_JOB A_:
Answer these questions from the condolence thread, one per line:
(i) Which poster signs the post with the name "Corinne"?
(ii) Which poster writes "Bless you!"?
(iii) On what date was the post by Belinda made?
_JOB B_: Copy the condolence thread from "I am sorry." up to and including "to hear this.", and switch "forum" to "message board".

### EXTRACT TO READ ###

I am sorry. She is now at peace and out of pain. She will be missed here on the forum.


----------



## mizbeth (May 24, 2009)

I am so very sorry to hear this.

Bless you!


----------



## Jill (May 24, 2009)

Our thoughts and prayers are with you and your family!


----------



## barnbum (May 24, 2009)

I'm so sorry.




May the Lord bring comfort to her family. Peace and comfort.


----------



## MeadowRidge Farm (May 24, 2009)

I am so sorry. Our condolences go out to her family, and prayers will be with them.

Corinne


----------



## MiLo Minis (May 24, 2009)

My sympathy for your family. She will be missed here.


----------



## carlenehorse (May 24, 2009)

I am so sorry for your loss. You and your family are in my thoughts and prayers.

Carlene


----------



## Belinda (May 24, 2009)

My thoughts and prayers are with you and your family .


----------



## ontherisefarm (May 24, 2009)

There are no words......We offer condolences to her friends and family. She will be missed....

### SUPPLIED RECORDS ###

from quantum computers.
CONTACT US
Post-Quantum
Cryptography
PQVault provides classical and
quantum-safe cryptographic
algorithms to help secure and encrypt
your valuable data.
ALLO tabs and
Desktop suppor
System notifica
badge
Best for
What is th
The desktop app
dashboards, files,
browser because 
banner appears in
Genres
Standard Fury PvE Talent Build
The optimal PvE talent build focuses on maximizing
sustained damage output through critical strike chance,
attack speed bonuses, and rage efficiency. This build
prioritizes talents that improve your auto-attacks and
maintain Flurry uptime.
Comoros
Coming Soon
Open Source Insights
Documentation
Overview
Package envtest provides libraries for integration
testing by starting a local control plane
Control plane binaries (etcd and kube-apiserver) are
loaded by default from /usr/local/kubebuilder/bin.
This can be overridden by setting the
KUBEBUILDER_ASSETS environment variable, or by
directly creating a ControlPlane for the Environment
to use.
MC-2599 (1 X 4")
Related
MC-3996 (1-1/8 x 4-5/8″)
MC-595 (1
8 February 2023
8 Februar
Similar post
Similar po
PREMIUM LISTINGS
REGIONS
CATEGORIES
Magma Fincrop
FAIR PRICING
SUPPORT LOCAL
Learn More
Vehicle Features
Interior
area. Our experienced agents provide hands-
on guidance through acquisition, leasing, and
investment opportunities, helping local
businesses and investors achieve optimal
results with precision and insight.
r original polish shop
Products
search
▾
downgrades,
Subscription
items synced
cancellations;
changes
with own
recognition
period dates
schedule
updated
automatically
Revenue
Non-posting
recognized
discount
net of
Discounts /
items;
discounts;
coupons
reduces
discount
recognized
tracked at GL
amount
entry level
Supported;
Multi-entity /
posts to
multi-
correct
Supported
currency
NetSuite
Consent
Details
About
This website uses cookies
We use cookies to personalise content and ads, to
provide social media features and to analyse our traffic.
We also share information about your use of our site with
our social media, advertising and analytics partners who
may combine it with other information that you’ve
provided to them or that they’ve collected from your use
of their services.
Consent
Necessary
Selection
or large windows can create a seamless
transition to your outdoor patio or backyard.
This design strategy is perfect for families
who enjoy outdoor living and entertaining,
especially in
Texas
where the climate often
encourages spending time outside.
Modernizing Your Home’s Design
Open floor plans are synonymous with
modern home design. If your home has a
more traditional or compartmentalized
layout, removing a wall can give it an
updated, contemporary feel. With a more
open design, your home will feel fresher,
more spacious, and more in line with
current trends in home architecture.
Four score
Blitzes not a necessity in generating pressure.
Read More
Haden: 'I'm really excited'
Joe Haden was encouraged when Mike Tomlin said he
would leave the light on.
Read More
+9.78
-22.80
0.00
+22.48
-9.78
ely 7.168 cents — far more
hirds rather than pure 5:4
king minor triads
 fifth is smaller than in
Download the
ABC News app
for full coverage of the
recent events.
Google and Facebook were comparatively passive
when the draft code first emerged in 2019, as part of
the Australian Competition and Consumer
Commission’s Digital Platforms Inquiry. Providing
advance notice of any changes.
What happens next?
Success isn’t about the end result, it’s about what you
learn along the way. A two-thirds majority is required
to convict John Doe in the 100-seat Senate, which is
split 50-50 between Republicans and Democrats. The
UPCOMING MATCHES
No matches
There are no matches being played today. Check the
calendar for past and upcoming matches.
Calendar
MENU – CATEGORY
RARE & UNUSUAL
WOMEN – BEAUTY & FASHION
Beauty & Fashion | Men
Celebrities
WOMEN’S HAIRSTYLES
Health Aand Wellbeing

###

_SOLUTION A_:
(i) MeadowRidge Farm
(ii) mizbeth
(iii) May 24, 2009

_SOLUTION B_:
I am sorry. She is now at peace and out of pain. She will be missed here on the message board.


----------



## mizbeth (May 24, 2009)

I am so very sorry to hear this.